(TASK STATEMENT): The lines from the top of the listing through the one containing "[blog comments](https://github.com/robbietree8/blog-comments)" are to be retyped exactly, with no other lines.

PROVIDED INFORMATION Block Start

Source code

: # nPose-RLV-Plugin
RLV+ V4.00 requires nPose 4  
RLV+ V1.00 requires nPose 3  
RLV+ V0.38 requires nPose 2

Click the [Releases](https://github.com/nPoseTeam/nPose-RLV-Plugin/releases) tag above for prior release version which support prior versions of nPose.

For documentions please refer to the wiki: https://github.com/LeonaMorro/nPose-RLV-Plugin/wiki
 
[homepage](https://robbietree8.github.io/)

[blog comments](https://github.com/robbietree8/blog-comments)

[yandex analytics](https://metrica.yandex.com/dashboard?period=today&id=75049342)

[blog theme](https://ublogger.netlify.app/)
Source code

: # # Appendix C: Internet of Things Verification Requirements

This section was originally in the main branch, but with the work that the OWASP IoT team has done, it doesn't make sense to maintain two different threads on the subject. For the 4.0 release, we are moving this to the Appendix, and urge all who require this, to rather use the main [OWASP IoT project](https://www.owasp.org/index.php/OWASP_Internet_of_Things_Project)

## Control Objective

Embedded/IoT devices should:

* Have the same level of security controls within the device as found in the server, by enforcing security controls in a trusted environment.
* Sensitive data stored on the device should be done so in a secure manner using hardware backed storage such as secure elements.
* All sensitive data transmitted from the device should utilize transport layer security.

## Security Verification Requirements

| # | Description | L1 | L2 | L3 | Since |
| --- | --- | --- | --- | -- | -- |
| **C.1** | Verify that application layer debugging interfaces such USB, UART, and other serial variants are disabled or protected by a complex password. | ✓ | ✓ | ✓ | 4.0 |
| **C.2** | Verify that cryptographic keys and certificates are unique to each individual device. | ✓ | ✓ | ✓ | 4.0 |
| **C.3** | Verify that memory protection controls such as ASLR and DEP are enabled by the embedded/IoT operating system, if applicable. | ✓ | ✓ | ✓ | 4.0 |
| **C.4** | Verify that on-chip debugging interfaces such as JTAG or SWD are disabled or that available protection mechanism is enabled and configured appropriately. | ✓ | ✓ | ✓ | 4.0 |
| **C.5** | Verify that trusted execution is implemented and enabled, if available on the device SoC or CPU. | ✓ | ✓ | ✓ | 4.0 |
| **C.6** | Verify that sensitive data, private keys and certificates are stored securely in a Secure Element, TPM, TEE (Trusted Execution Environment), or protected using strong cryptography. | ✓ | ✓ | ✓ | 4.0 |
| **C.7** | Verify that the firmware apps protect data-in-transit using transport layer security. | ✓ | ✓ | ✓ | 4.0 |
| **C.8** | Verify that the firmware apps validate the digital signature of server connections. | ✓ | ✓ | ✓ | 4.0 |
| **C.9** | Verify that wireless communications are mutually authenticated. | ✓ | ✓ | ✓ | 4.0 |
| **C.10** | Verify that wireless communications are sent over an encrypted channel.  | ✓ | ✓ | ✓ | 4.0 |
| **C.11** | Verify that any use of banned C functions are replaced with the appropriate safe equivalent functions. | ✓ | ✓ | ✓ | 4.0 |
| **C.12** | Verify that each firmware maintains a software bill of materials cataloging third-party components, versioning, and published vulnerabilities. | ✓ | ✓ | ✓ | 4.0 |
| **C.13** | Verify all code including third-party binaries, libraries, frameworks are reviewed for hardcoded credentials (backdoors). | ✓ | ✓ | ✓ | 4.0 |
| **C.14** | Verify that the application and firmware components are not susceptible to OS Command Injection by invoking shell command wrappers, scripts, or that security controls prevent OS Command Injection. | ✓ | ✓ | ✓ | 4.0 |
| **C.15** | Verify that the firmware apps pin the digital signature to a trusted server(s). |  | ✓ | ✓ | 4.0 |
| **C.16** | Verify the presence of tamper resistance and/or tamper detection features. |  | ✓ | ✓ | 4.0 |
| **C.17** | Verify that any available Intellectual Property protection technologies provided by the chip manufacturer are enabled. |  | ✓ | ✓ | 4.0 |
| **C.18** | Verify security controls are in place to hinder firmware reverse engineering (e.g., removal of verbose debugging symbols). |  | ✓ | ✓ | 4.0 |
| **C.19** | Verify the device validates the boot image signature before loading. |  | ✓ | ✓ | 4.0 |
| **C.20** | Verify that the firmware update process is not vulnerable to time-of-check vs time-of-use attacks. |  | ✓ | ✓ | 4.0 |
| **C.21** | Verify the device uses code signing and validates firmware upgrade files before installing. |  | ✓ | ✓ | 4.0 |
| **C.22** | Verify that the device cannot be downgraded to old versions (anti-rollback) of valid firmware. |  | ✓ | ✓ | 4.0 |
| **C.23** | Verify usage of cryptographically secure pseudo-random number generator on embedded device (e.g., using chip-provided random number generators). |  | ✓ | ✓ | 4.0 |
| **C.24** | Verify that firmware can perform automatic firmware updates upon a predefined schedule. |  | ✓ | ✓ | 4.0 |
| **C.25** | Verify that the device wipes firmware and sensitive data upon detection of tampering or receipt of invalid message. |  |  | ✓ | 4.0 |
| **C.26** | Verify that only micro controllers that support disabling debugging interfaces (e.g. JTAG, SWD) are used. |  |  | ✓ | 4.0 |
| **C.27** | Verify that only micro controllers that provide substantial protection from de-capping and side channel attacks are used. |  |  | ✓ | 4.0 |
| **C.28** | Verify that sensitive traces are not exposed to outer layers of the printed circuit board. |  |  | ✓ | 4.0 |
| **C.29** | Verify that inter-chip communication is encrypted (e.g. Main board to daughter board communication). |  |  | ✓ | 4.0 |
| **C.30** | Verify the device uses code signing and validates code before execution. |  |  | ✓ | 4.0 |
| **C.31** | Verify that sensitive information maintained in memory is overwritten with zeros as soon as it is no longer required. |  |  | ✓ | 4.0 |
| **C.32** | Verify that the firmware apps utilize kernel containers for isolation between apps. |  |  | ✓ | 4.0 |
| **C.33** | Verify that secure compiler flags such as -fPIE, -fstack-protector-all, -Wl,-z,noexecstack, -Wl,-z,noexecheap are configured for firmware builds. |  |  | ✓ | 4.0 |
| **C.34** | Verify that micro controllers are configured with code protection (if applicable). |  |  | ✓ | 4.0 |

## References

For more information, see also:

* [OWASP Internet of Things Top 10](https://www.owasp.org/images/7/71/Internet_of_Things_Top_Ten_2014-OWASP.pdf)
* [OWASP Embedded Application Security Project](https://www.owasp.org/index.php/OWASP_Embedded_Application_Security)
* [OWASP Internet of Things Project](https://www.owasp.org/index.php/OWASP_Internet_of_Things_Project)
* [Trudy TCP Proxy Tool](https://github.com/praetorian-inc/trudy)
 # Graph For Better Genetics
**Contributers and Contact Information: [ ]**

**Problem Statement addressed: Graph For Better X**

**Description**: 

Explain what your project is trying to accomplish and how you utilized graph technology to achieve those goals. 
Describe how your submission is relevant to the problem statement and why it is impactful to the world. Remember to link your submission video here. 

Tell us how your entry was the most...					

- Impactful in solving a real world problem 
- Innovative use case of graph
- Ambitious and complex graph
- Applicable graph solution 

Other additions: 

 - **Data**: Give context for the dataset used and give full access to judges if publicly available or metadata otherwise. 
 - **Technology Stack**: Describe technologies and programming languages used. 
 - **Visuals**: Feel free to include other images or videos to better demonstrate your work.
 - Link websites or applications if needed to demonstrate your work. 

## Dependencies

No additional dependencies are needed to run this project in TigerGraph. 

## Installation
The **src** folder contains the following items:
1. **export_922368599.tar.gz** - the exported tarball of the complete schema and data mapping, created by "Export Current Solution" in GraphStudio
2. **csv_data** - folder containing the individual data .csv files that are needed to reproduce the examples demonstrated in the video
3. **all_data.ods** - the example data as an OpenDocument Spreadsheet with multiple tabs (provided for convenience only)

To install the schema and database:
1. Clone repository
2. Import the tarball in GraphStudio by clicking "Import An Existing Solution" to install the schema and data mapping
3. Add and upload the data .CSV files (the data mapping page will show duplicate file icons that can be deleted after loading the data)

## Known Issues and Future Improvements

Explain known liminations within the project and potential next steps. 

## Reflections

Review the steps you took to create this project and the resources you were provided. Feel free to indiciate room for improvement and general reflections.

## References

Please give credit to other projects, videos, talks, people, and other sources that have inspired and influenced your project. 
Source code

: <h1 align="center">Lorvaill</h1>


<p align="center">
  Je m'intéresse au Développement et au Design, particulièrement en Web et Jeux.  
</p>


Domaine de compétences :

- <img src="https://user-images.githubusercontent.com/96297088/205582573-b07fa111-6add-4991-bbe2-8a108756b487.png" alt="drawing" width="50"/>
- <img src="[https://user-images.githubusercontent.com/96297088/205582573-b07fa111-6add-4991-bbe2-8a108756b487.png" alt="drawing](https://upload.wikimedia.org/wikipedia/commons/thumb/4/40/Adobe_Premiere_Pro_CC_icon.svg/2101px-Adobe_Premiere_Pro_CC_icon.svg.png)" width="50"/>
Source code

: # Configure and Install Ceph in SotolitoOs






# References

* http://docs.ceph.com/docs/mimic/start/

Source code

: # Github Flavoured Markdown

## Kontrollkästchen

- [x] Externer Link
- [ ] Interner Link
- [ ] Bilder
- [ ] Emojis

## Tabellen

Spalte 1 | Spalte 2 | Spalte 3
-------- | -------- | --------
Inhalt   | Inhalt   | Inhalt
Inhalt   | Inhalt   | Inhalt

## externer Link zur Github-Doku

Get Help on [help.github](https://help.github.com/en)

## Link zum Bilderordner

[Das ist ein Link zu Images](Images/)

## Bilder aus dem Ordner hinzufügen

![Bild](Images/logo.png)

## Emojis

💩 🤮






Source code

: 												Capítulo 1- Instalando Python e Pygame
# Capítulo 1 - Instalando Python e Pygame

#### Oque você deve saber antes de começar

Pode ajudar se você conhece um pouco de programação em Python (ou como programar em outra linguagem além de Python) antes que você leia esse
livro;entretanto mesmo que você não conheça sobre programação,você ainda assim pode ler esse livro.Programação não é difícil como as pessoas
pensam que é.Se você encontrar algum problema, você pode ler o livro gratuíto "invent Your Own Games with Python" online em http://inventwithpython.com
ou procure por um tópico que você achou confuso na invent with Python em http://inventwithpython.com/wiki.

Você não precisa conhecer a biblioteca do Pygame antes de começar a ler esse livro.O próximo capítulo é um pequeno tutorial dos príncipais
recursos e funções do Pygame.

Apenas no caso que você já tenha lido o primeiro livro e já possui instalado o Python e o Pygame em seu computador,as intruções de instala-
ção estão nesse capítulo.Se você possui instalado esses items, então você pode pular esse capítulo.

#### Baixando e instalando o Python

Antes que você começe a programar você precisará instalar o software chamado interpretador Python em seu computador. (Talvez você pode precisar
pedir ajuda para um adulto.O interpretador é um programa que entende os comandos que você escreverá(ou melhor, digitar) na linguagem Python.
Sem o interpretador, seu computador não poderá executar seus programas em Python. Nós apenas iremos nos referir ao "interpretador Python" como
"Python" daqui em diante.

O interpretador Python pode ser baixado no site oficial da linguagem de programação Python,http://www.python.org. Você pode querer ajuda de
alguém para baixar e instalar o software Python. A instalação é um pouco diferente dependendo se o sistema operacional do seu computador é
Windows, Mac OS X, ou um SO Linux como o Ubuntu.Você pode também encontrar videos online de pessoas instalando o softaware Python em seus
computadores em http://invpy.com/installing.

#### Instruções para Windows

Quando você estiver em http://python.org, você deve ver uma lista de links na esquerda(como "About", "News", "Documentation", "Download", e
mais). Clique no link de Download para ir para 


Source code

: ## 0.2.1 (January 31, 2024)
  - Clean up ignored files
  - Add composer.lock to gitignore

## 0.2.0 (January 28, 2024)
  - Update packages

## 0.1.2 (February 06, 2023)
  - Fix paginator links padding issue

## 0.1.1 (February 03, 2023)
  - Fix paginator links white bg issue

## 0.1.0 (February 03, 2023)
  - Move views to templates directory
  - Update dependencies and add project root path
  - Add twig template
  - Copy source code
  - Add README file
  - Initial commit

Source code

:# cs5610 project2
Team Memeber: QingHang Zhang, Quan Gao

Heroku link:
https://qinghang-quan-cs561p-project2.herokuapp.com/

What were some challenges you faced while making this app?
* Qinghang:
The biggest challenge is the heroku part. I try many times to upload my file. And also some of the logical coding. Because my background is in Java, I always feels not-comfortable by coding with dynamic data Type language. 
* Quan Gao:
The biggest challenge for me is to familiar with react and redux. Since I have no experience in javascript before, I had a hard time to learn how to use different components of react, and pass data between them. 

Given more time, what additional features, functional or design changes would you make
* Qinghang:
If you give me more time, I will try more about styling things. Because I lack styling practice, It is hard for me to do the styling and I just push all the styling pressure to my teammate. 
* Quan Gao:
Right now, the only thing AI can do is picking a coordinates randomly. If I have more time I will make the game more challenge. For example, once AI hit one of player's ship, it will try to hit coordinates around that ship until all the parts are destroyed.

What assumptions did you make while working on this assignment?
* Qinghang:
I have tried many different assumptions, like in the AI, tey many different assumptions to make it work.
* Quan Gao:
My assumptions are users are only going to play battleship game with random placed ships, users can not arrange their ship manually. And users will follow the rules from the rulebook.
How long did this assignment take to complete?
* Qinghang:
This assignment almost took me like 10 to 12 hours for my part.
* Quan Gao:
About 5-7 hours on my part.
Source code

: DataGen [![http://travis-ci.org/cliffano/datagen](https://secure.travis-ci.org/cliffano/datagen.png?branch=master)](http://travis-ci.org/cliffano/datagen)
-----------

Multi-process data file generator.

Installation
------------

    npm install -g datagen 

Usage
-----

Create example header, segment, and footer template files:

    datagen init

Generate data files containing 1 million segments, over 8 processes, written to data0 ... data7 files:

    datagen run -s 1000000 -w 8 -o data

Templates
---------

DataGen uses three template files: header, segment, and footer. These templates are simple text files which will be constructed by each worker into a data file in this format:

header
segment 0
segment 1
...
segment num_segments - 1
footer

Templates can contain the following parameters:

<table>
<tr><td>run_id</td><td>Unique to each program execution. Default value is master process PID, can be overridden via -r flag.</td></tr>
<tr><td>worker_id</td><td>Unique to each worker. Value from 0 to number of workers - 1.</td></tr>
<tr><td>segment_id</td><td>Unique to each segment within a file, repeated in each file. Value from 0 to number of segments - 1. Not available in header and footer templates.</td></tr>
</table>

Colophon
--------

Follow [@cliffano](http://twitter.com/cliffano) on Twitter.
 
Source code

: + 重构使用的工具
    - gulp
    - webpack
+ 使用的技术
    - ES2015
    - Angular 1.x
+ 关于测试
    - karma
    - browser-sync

PROVIDED INFORMATION Block End

(ANSWER TO THE PROBLEM):
Source code

: # nPose-RLV-Plugin
RLV+ V4.00 requires nPose 4  
RLV+ V1.00 requires nPose 3  
RLV+ V0.38 requires nPose 2

Click the [Releases](https://github.com/nPoseTeam/nPose-RLV-Plugin/releases) tag above for prior release version which support prior versions of nPose.

For documentions please refer to the wiki: https://github.com/LeonaMorro/nPose-RLV-Plugin/wiki
 
[homepage](https://robbietree8.github.io/)

[blog comments](https://github.com/robbietree8/blog-comments)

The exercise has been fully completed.